### Document extract
--------------------------------

Shane Coleman: … Some European countries, Germany, Sweden, France, I think as well, ban surrogacy, completely. Would you be of a mind to do that?
Minister Varadkar: I’ve heard that. I haven’t actually checked that up yet as to whether they ban it outright. They certainly may ban commercial surrogacy and I would be very much opposed to commercial surrogacy, you know which is surrogacy for money. What I would not be opposed to is the idea that perhaps somebody’s sister carries… I think that’s entirely reasonable quite frankly.
Shane Coleman Because the Iona Institute released a statement on Friday and they said and I’m paraphrasing here but, essentially, what they said is that a child should never be the subject of a contract, even if that contract is a non-commercial one, they said. You would disagree with that.
Minister Varadkar: ‘Look at’, when is a child ever subject to a contract? People have kids all the time and they have them in all sorts of ways and it’s not about contracts. I think the first thing must always be the best interests of the child. That must be the overriding principle in any legislation we do. But, look at, you know, there’s two ways you can approach these things, like, I’ve read up on this in the last couple of months and where technology is now, it’s just extraordinary, the things that can be done, scientifically now, are even way beyond anything that I thought could be done. You know you can actually have three genetic parents now. I didn’t believe that but you actually can and you can either take the view that we’re going to pretend that technology doesn’t exist and that people don’t travel and people don’t do things anyway and live like the Amish and make it all go away or you can accept the fact that we live in a different world now and try and legislate ar ound that and try and regulate for it, legislate against the things that are bad and regulate for the things that we think are acceptable
Shane Coleman: Just, lastly on this, Frank Clarke , the one judge who dissented in the Supreme Court — I think it was six to one — he spoke of a ‘least bad solution’ for both birth and genetic mother to be registered. Is that something that the Government might consider? It seems like, as he described it, a ‘least bad solution’, doesn’t it?
Minister Varadkar: Well, no, it happens at the moment, which I think people find very difficult is that, where surogacy occurs, a lot of people, of course, travel, go overseas for surrogacy, is that essentially parents have to adopt their own child. So you know, they are the genetic father or genetic mother of this child — a surrogate carried the child for them — and then they have to adopt their own child and some of them find that offensive, quite frankly, and what we would propose to do, not in my legislation — now this would be in different legislation that Frances Fitzgerald is doing — is to allow for the transfer of parentage using a different legal mechanism to adoption. In many ways, it is much the same thing but, I think, emotionally, it’s different for people, because they don’t like the idea of having to adopt their own flesh and blood.

--------------------------------

### Extracted material
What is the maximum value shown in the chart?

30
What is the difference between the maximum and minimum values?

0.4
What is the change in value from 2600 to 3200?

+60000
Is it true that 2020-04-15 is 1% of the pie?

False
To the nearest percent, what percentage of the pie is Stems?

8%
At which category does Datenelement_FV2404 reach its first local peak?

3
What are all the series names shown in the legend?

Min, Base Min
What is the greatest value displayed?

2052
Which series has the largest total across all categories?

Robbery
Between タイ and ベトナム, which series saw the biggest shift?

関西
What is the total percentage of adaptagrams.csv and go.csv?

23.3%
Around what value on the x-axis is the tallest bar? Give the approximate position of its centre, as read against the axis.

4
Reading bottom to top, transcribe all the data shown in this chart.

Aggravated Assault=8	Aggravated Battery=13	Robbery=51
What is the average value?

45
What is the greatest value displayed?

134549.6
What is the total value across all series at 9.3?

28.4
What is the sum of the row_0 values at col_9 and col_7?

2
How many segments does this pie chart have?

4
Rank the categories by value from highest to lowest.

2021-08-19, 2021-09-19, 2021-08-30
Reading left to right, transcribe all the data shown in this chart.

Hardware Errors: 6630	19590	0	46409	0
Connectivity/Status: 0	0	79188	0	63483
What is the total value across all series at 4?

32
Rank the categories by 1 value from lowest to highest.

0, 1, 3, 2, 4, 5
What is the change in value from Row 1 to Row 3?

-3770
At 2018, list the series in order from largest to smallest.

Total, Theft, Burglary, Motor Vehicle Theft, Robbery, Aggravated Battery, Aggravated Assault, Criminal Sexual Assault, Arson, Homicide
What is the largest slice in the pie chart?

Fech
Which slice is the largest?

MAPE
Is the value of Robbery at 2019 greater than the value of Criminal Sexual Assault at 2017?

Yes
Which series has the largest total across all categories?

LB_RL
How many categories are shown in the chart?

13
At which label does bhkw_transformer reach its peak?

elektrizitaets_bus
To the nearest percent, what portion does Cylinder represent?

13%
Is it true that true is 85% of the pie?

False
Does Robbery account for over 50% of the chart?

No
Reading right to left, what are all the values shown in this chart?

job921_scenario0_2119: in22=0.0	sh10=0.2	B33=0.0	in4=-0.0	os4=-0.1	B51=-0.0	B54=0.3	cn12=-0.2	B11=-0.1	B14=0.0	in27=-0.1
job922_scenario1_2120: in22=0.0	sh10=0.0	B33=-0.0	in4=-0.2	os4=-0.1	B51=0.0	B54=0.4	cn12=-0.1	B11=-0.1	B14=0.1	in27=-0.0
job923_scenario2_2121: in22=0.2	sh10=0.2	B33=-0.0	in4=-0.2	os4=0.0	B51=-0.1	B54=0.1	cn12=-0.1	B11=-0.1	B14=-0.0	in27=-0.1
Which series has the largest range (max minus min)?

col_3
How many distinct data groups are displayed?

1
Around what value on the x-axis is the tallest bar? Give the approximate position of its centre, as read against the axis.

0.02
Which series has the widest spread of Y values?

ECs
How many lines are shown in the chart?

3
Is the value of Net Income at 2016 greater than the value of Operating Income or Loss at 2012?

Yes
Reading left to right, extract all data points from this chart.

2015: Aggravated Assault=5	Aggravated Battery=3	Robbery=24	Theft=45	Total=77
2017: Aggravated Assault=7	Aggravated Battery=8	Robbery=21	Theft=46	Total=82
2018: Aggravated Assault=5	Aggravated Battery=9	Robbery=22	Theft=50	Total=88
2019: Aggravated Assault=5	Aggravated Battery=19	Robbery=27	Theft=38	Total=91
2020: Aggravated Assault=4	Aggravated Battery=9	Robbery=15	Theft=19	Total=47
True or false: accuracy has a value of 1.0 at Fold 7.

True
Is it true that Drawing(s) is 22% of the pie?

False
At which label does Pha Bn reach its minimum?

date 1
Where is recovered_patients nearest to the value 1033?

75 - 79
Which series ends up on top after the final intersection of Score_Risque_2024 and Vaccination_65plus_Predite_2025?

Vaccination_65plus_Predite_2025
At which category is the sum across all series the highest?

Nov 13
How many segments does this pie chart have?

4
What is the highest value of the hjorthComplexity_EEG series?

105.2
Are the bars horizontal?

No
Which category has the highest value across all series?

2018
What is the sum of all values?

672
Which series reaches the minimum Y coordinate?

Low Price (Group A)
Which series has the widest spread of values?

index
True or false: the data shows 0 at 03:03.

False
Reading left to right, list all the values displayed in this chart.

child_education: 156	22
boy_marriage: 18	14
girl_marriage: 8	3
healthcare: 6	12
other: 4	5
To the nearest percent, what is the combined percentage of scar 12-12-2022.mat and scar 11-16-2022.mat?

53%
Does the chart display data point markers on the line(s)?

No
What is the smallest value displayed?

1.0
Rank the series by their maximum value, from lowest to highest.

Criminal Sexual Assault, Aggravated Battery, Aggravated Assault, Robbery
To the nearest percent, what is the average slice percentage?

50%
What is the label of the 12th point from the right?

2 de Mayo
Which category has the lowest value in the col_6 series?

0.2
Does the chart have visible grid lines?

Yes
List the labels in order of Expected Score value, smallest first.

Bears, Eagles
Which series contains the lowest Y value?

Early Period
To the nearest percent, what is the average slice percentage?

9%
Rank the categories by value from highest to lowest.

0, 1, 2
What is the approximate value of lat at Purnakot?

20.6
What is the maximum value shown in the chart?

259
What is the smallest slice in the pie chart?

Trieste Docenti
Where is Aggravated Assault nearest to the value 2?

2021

--------------------------------

### Exercise set
**A.** Decide whether each of the following statements agrees with the surrogacy interview. Answer yes or no for each, and quote the words of the interview that decide it.
(i) Varadkar states that he has already confirmed that the countries Coleman names ban surrogacy outright.
(ii) The Iona Institute released its statement on a Friday.
(iii) The proposed transfer of parentage would be part of Varadkar's own legislation.
**B.** According to the surrogacy interview, what does Varadkar say must be the overriding principle in any legislation?

### Responses
**A.**
(i) No: "I haven’t actually checked that up yet as to whether they ban it outright."
(ii) Yes: "the Iona Institute released a statement on Friday"
(iii) No: "not in my legislation — now this would be in different legislation that Frances Fitzgerald is doing"

**B.** The best interests of the child.